┌──

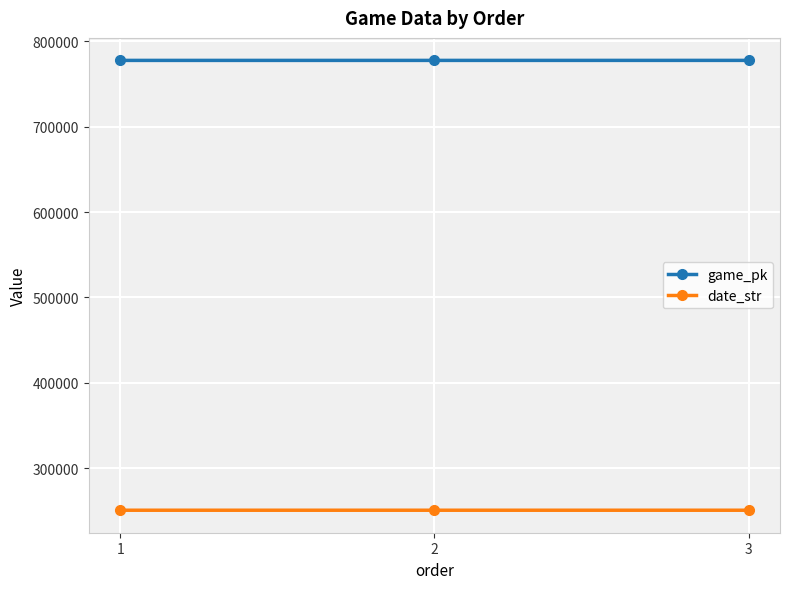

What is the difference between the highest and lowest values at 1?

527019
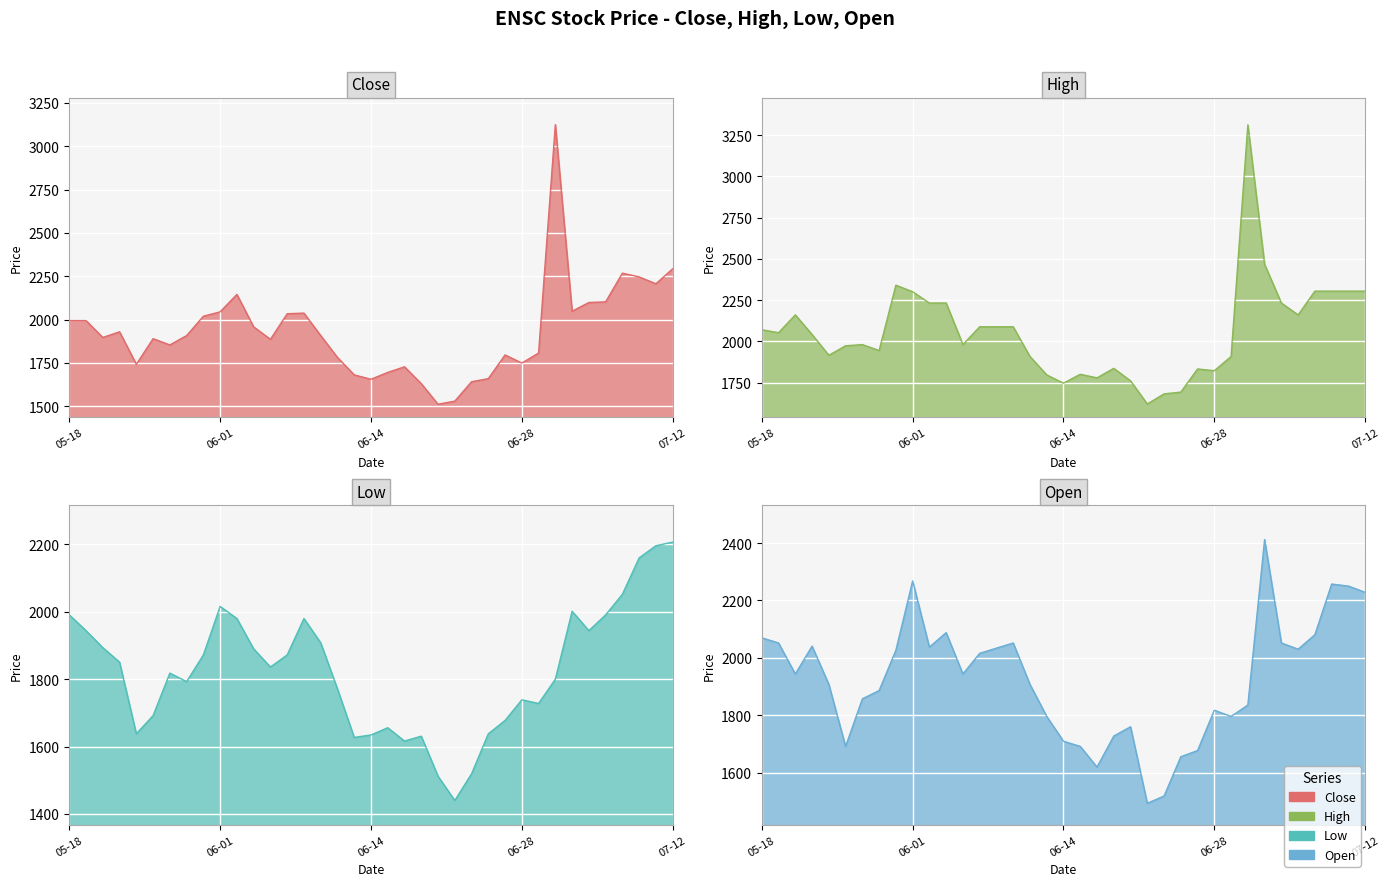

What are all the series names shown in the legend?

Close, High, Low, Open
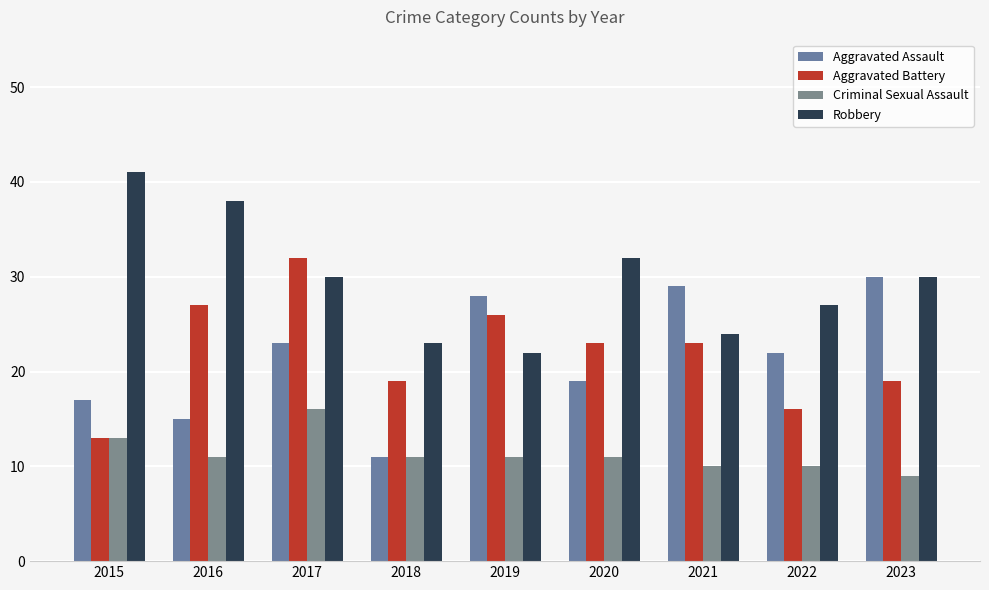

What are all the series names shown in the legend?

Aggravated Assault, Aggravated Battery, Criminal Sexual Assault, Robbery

└──

TO DO = Duplicate every one of the rows above word for word, leaving out the pictures.

ANSWER TO THE PROBLEM =
What is the difference between the highest and lowest values at 1?

527019

What are all the series names shown in the legend?

Close, High, Low, Open

What are all the series names shown in the legend?

Aggravated Assault, Aggravated Battery, Criminal Sexual Assault, Robbery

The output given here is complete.